Aim of the exercise:
In the items, take the lines between the one holding "Nowadays not only Shaji , but lot of" and the one holding "Premium Quality", inclusive, and write them out again with "vendors" swapped for "sellers" and everything else unchanged. Omit the pictures.

[Extracted records]
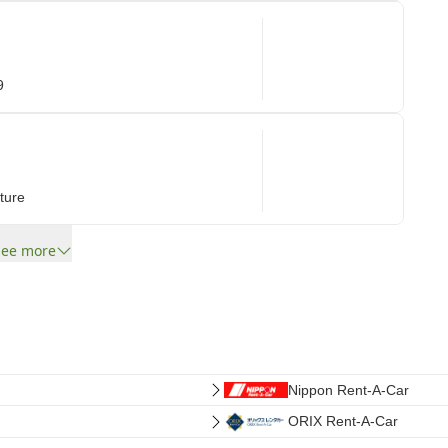
9
ture
See more
Nippon Rent-A-Car
ORIX Rent-A-Car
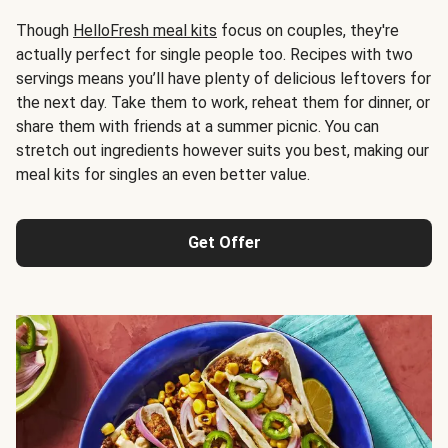
Though
HelloFresh meal kits
focus on couples, they're
actually perfect for single people too. Recipes with two
servings means you’ll have plenty of delicious leftovers for
the next day. Take them to work, reheat them for dinner, or
share them with friends at a summer picnic. You can
stretch out ingredients however suits you best, making our
meal kits for singles an even better value.
Get Offer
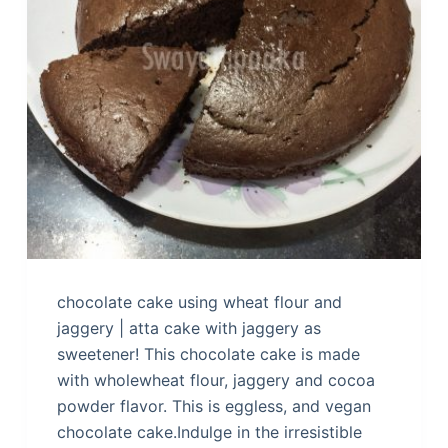
chocolate cake using wheat flour and
jaggery | atta cake with jaggery as
sweetener! This chocolate cake is made
with wholewheat flour, jaggery and cocoa
powder flavor. This is eggless, and vegan
chocolate cake.Indulge in the irresistible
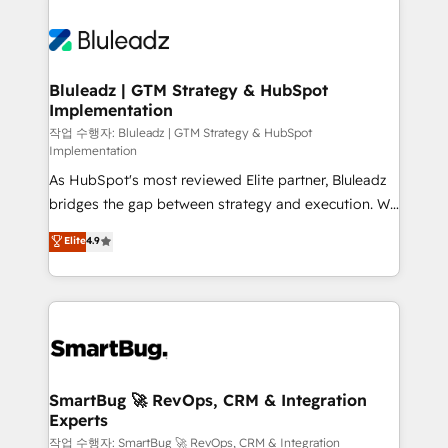
Bluleadz | GTM Strategy & HubSpot
Implementation
작업 수행자: Bluleadz | GTM Strategy & HubSpot
Implementation
As HubSpot's most reviewed Elite partner, Bluleadz
bridges the gap between strategy and execution. We
don't just "set up tools" — we install the GTM
Elite
4.9
Operating System (GTM OS) to align your leadership
and engineer a portal that drives predictable
revenue velocity. 🚀 GTM Strategy & Alignment
Workshops & Sprints: Identify "Valleys of Death"
stalling growth. Fix your ICP, Math, and Story to stop
"accelerating a mess." ⚙️ Elite Engineering & AI
Scalable Architecture: Zero-technical-debt setup
SmartBug 🚀 RevOps, CRM & Integration
Experts
across all Hubs, validated by our 7 HubSpot
Accreditations. AI-Powered RevOps: Breeze AI,
작업 수행자: SmartBug 🚀 RevOps, CRM & Integration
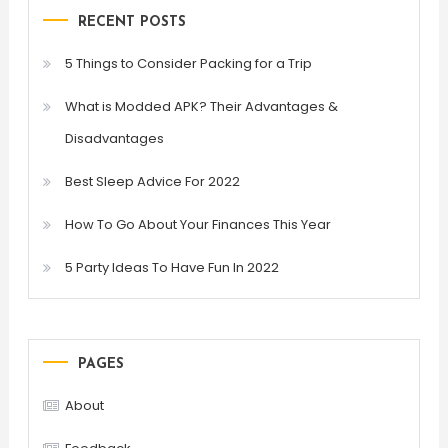
RECENT POSTS
5 Things to Consider Packing for a Trip
What is Modded APK? Their Advantages &
Disadvantages
Best Sleep Advice For 2022
How To Go About Your Finances This Year
5 Party Ideas To Have Fun In 2022
PAGES
About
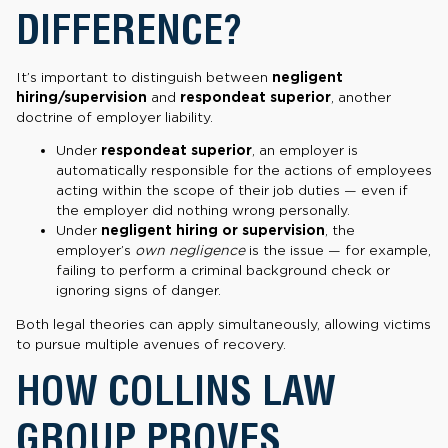
DIFFERENCE?
It’s important to distinguish between
negligent
hiring/supervision
and
respondeat superior
, another
doctrine of employer liability.
Under
respondeat superior
, an employer is
automatically responsible for the actions of employees
acting within the scope of their job duties — even if
the employer did nothing wrong personally.
Under
negligent hiring or supervision
, the
employer’s
own negligence
is the issue — for example,
failing to perform a criminal background check or
ignoring signs of danger.
Both legal theories can apply simultaneously, allowing victims
to pursue multiple avenues of recovery.
HOW COLLINS LAW
GROUP PROVES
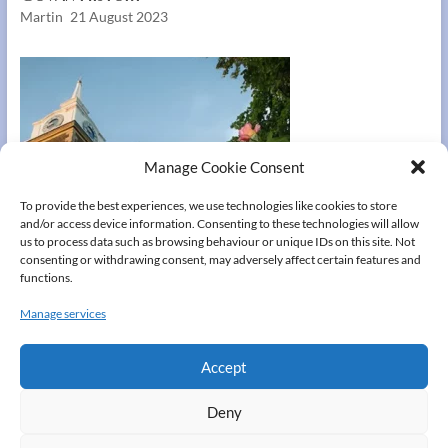
Martin
21 August 2023
Manage Cookie Consent
To provide the best experiences, we use technologies like cookies to store
and/or access device information. Consenting to these technologies will allow
us to process data such as browsing behaviour or unique IDs on this site. Not
consenting or withdrawing consent, may adversely affect certain features and
functions.
Manage services
Gravesend
Accept
Martin
21 August 2023
Deny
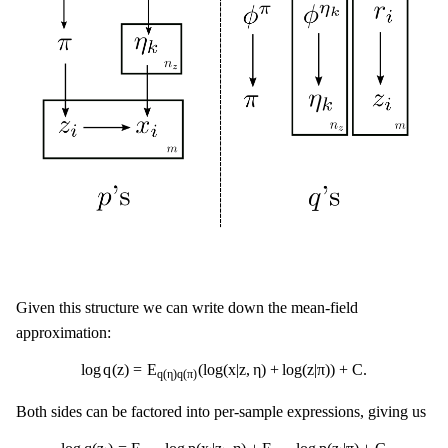
Given this structure we can write down the mean-field
approximation:
log
q
(
z
)
=
E
q
(
η
)
q
(
π
)
(
log
(
x
|
z
,
η
)
+
log
(
z
|
π
)
)
+
C
.
log
q
(
z
)
=
E
(
log
(
x
|
z
,
η
)
+
log
(
z
|
π
)
)
+
C
.
q
(
η
)
q
(
π
)
Both sides can be factored into per-sample expressions, giving us
log
q
(
z
i
)
=
E
q
(
η
)
log
p
(
x
i
|
z
i
,
η
)
+
E
q
(
π
)
log
p
(
z
i
|
π
)
+
C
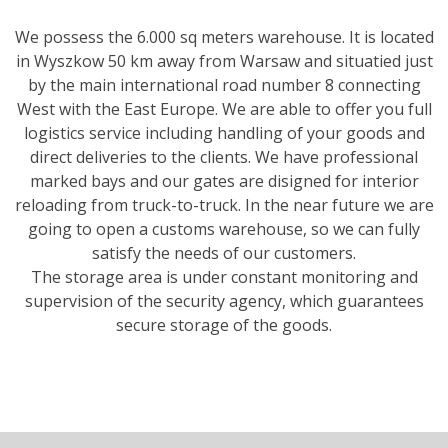
We possess the 6.000 sq meters warehouse. It is located
in Wyszkow 50 km away from Warsaw and situatied just
by the main international road number 8 connecting
West with the East Europe. We are able to offer you full
logistics service including handling of your goods and
direct deliveries to the clients. We have professional
marked bays and our gates are disigned for interior
reloading from truck-to-truck. In the near future we are
going to open a customs warehouse, so we can fully
satisfy the needs of our customers.
The storage area is under constant monitoring and
supervision of the security agency, which guarantees
secure storage of the goods.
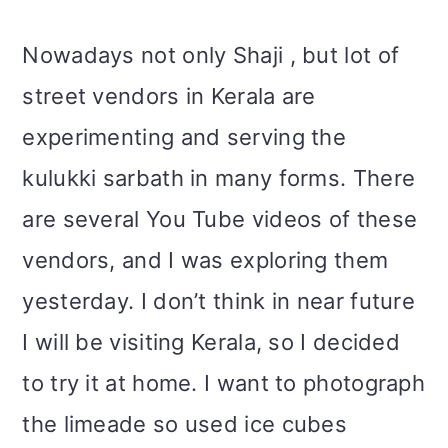
Nowadays not only Shaji , but lot of
street vendors in Kerala are
experimenting and serving the
kulukki sarbath in many forms. There
are several You Tube videos of these
vendors, and I was exploring them
yesterday. I don’t think in near future
I will be visiting Kerala, so I decided
to try it at home. I want to photograph
the limeade so used ice cubes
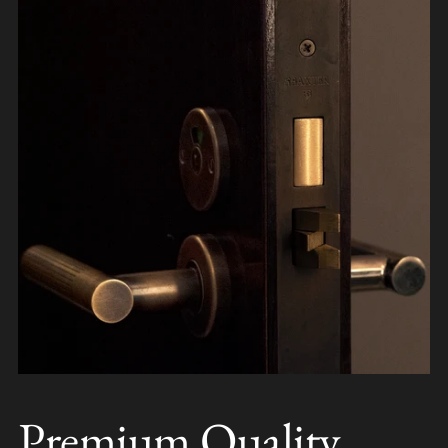
Premium Quality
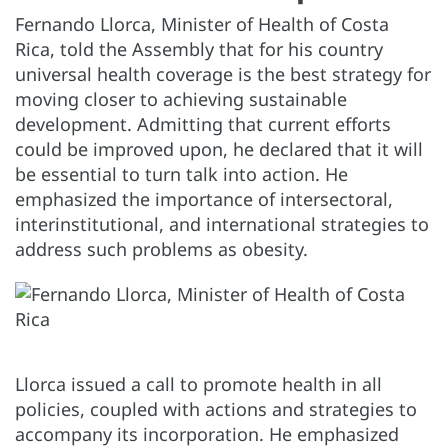
Fernando Llorca, Minister of Health of Costa
Rica, told the Assembly that for his country
universal health coverage is the best strategy for
moving closer to achieving sustainable
development. Admitting that current efforts
could be improved upon, he declared that it will
be essential to turn talk into action. He
emphasized the importance of intersectoral,
interinstitutional, and international strategies to
address such problems as obesity.
Llorca issued a call to promote health in all
policies, coupled with actions and strategies to
accompany its incorporation. He emphasized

Written reply:
Nowadays not only Shaji , but lot of
street sellers in Kerala are
experimenting and serving the
kulukki sarbath in many forms. There
are several You Tube videos of these
sellers, and I was exploring them
yesterday. I don’t think in near future
I will be visiting Kerala, so I decided
to try it at home. I want to photograph
the limeade so used ice cubes
Premium Quality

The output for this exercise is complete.